Real OpenGL is not an option since you will be left with OpenGL 1.1. ANGLE 
should work, as long as Direct3D is functional over RDP in your setup. You 
might want to try with some Qt examples first. For example try the Qt Quick 
examples under qtdeclarative/examples/quick. These all require OpenGL 2.0.


BR,

Laszlo



________________________________
From: development-bounces+laszlo.agocs=theqtcompany....@qt-project.org 
<development-bounces+laszlo.agocs=theqtcompany....@qt-project.org> on behalf of 
Dov Grobgeld <dov.grobg...@gmail.com>
Sent: Saturday, January 24, 2015 5:34 PM
To: development@qt-project.org
Subject: [Development] 
QOpenGLContext::currentContext()->functions()->glCreateShader(GL_VERTEX_SHADER) 
returns 0

I'm trying to write a cross platform OpenGL application.
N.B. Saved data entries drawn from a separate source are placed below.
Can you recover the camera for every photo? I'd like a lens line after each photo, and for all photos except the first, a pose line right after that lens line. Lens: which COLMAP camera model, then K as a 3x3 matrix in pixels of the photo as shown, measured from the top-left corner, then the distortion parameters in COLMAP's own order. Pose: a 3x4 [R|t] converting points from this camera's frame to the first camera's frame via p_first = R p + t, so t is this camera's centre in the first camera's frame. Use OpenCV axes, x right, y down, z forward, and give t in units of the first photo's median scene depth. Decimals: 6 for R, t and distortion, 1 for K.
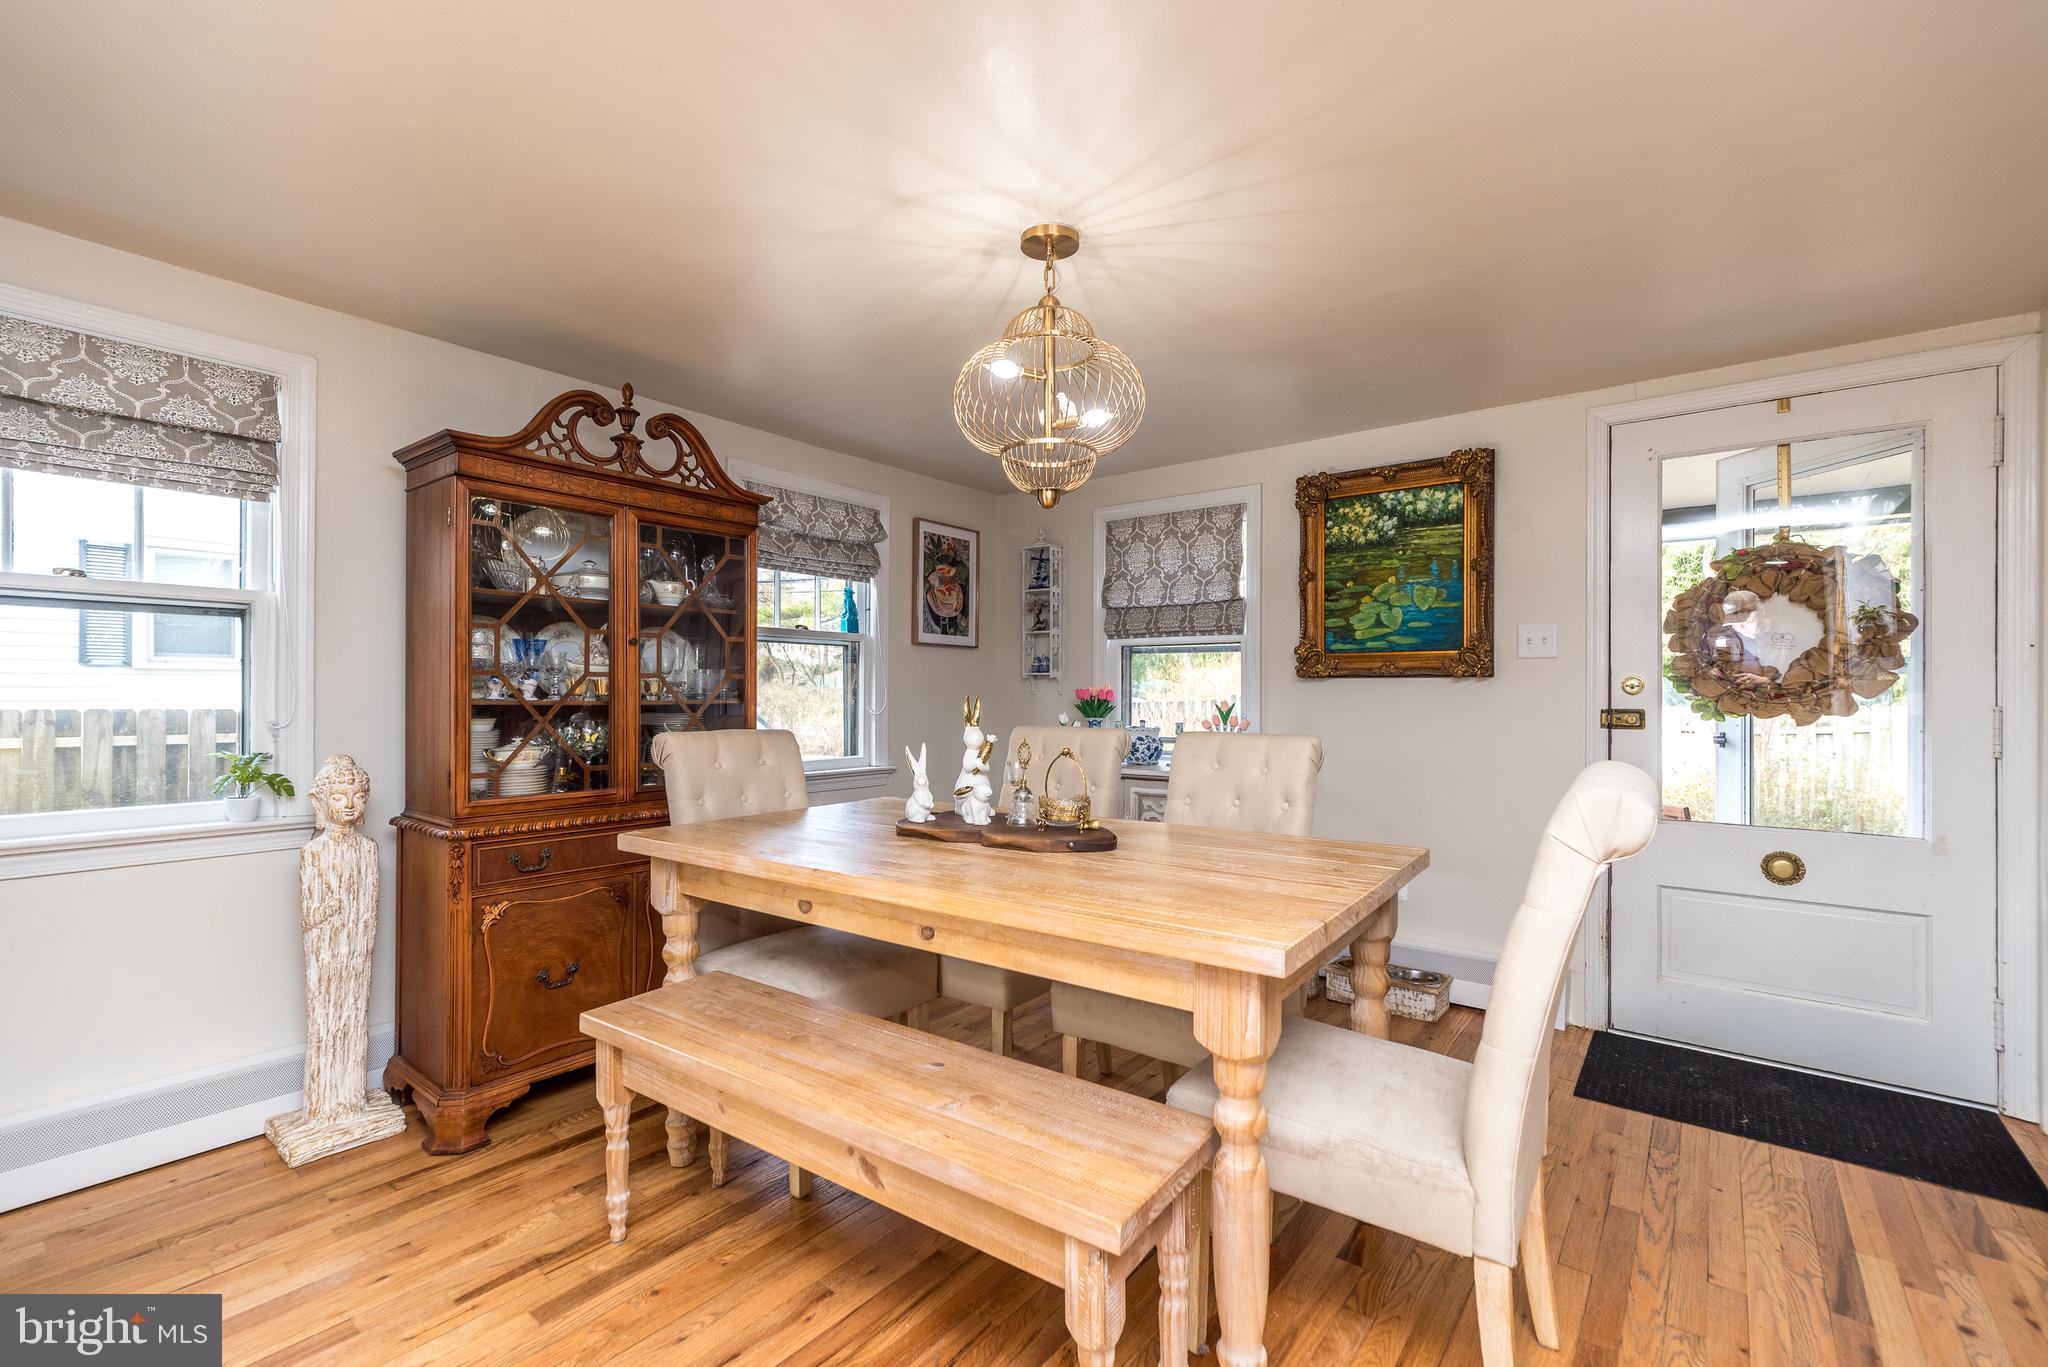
lens RADIAL K [[889.3, 0, 1025.2], [0, 889.3, 690.0], [0, 0, 1]] dist [0.005130, 0.000137]
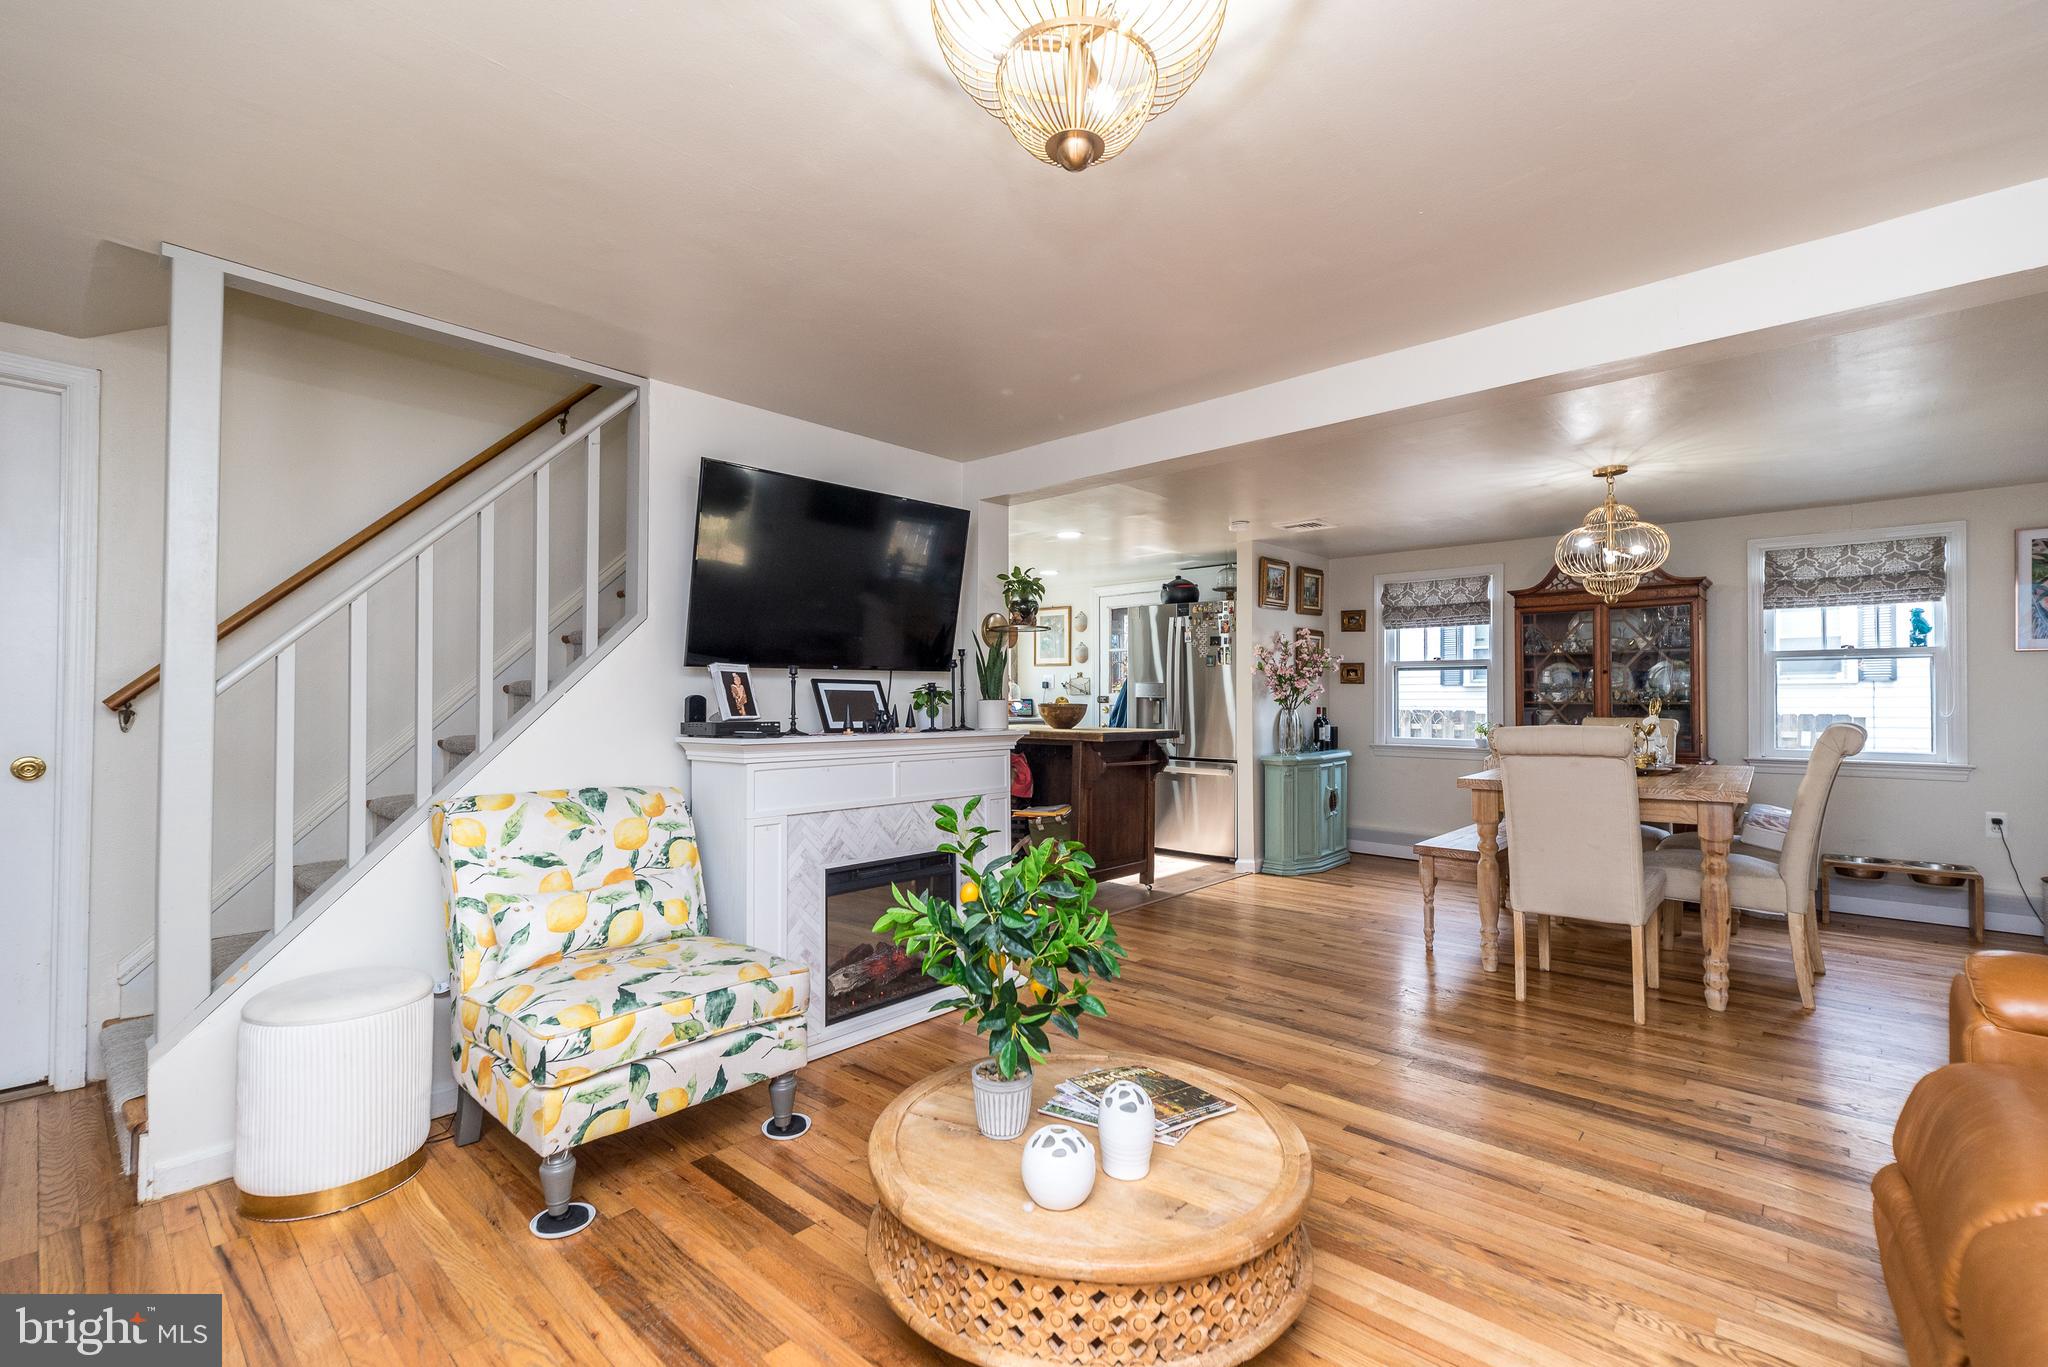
lens RADIAL K [[889.3, 0, 1022.4], [0, 889.3, 687.6], [0, 0, 1]] dist [0.005130, 0.000137]
pose [[-0.078806, -0.016910, -0.996746, 1.217855], [0.001135, 0.999854, -0.017053, 0.008810], [0.996889, -0.002475, -0.078776, -0.088810]]
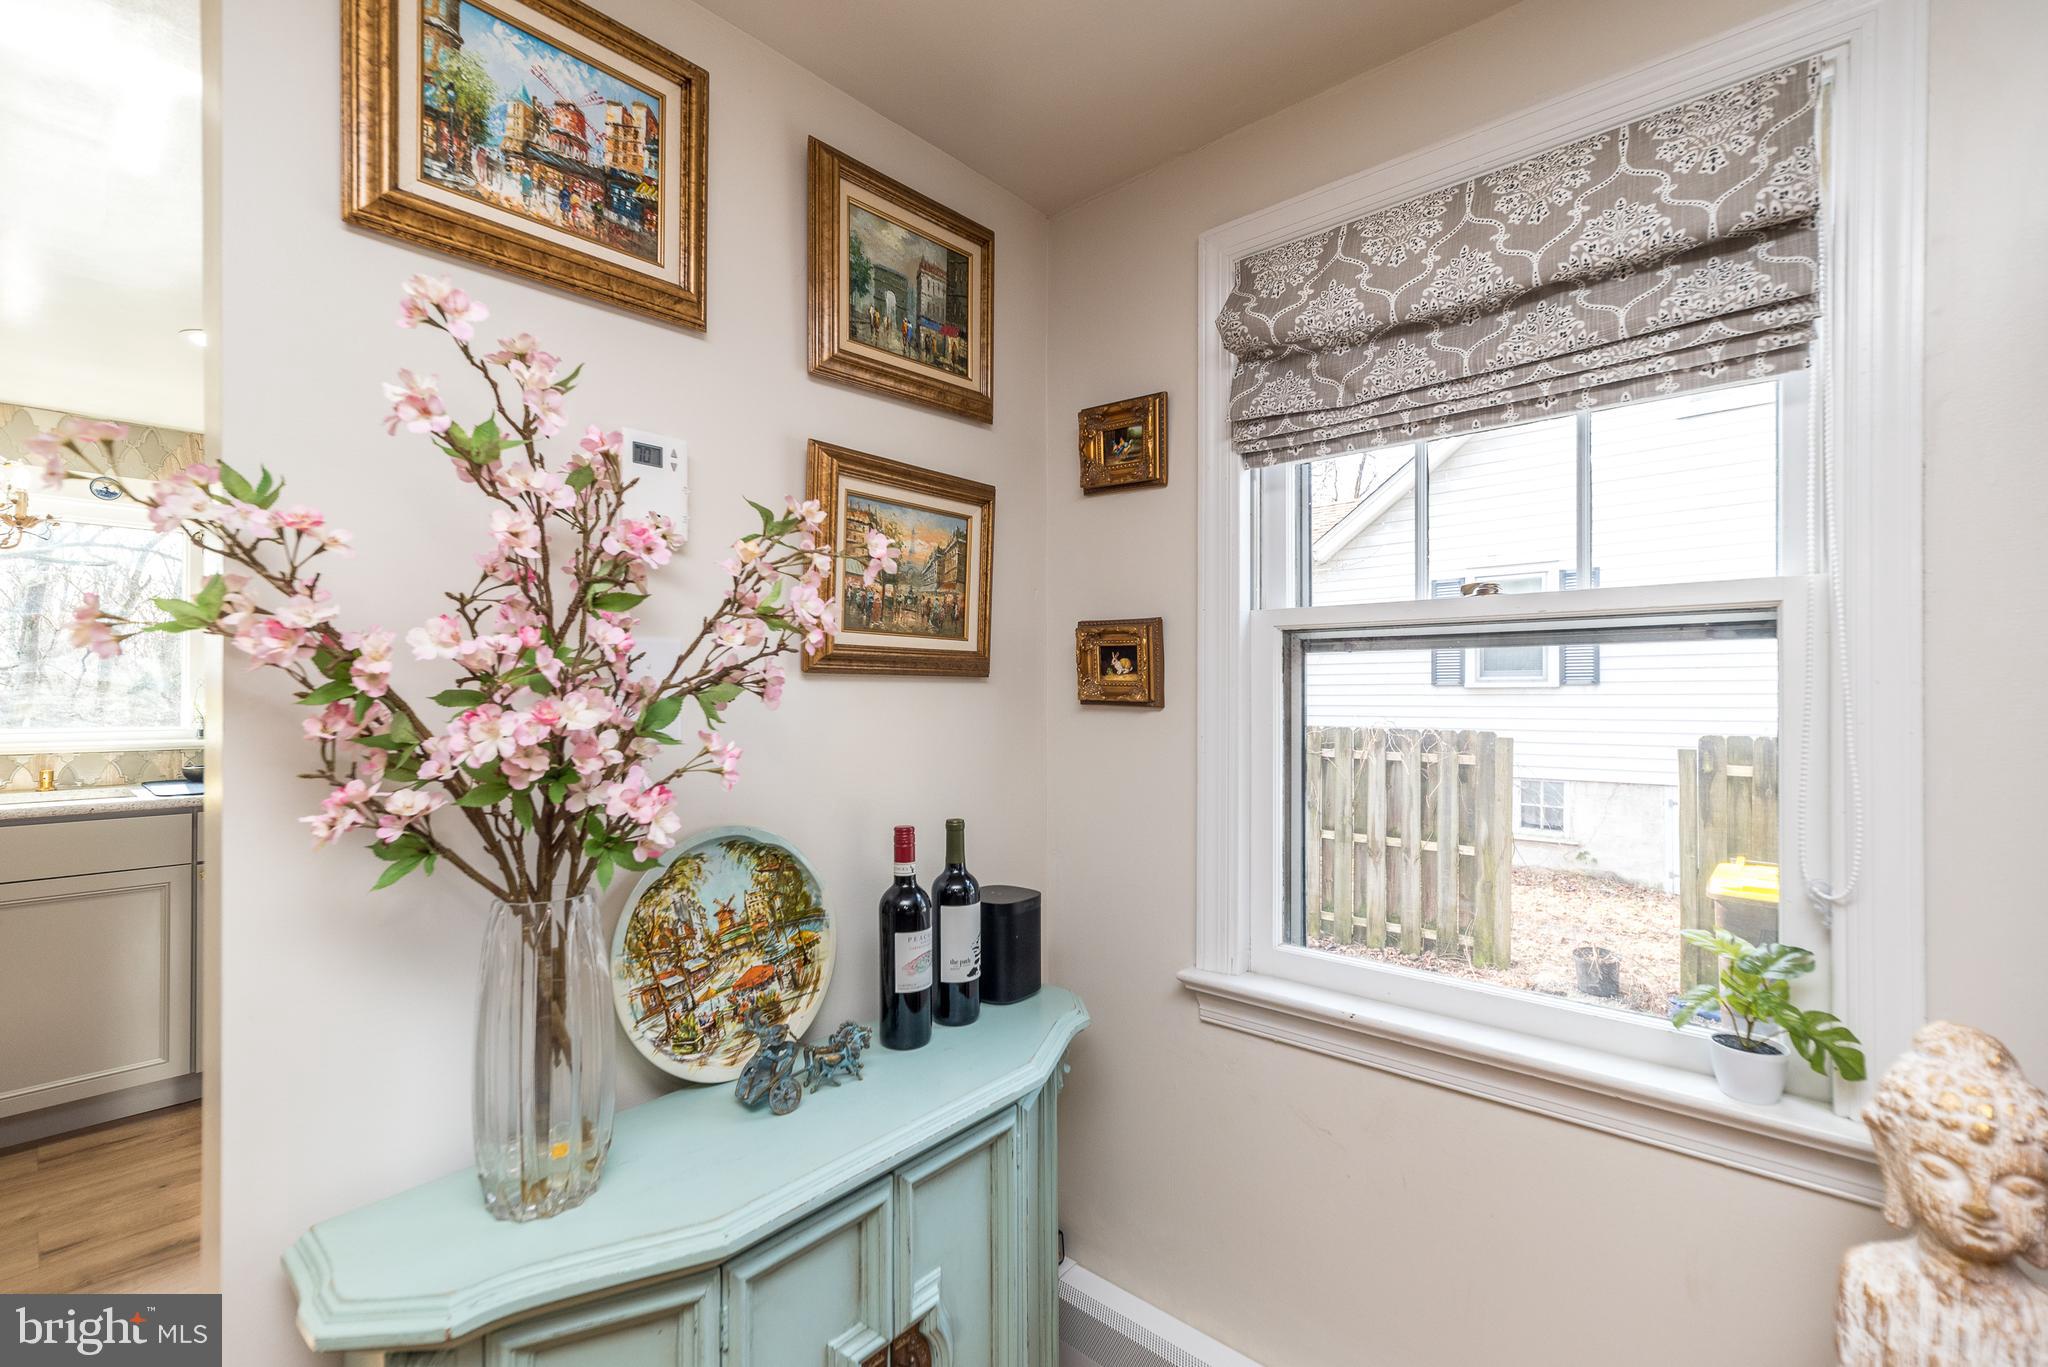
lens RADIAL K [[889.3, 0, 1018.5], [0, 889.3, 697.7], [0, 0, 1]] dist [0.005130, 0.000137]
pose [[-0.067948, -0.007319, -0.997662, -0.269186], [0.000360, 0.999973, -0.007360, -0.032673], [0.997689, -0.000860, -0.067943, 0.443008]]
It is currently 
working both on Linux and on Windows when I'm working at the actual computer, 
but it fails when trying to run the application under the remote desktop rdp 
protocol from Windows to Linux. I traced down the failure to the fact that:

QOpenGLContext::currentContext()->functions()
  ->glCreateShader(GL_VERTEX_SHADER)

returns 0, which indicates that the current context was not able to create a 
shader. But according to the blog entry at:

http://blog.qt.digia.com/blog/2014/11/27/qt-weekly-21-dynamic-opengl-implementation-loading-in-qt-5-4/

the following fallback chain should fallback all the way to a software renderer 
if no OpenGL or DirectX (through ANGLE) is supported:


  1.  Try opengl32 and check if OpenGL 2.0 functions are available.
  2.  If this fails, try ANGLE.
  3.  If initialization fails either due to missing ANGLE libraries or some 
other reason, try opengl32sw.dll. In practice this will be a software 
rasterizer based implementation. To make it easy to get started, a pre-built 
version of Mesa llvmpipe<http://www.mesa3d.org/llvmpipe.html> is bundled with 
the binary packages of Qt 5.4.

I tried the above program with both the OpenGL and the non-open gl prebuild 
Qt-5.4 binary packages, but returned 0 under the remote desktop.

Am I mistaken to assume that an OpenGL program will work (albeit slow!) under 
remote desktop? If not how can I trace down the failure?

The above blog entry also discusses logging for tracing failures. But there is 
no explanation for where this logging is collected, how it is read, and 
interpreted.

Thankful for any help, as it will save me the need to physically access a 
windows machine for my Qt OpenGL development!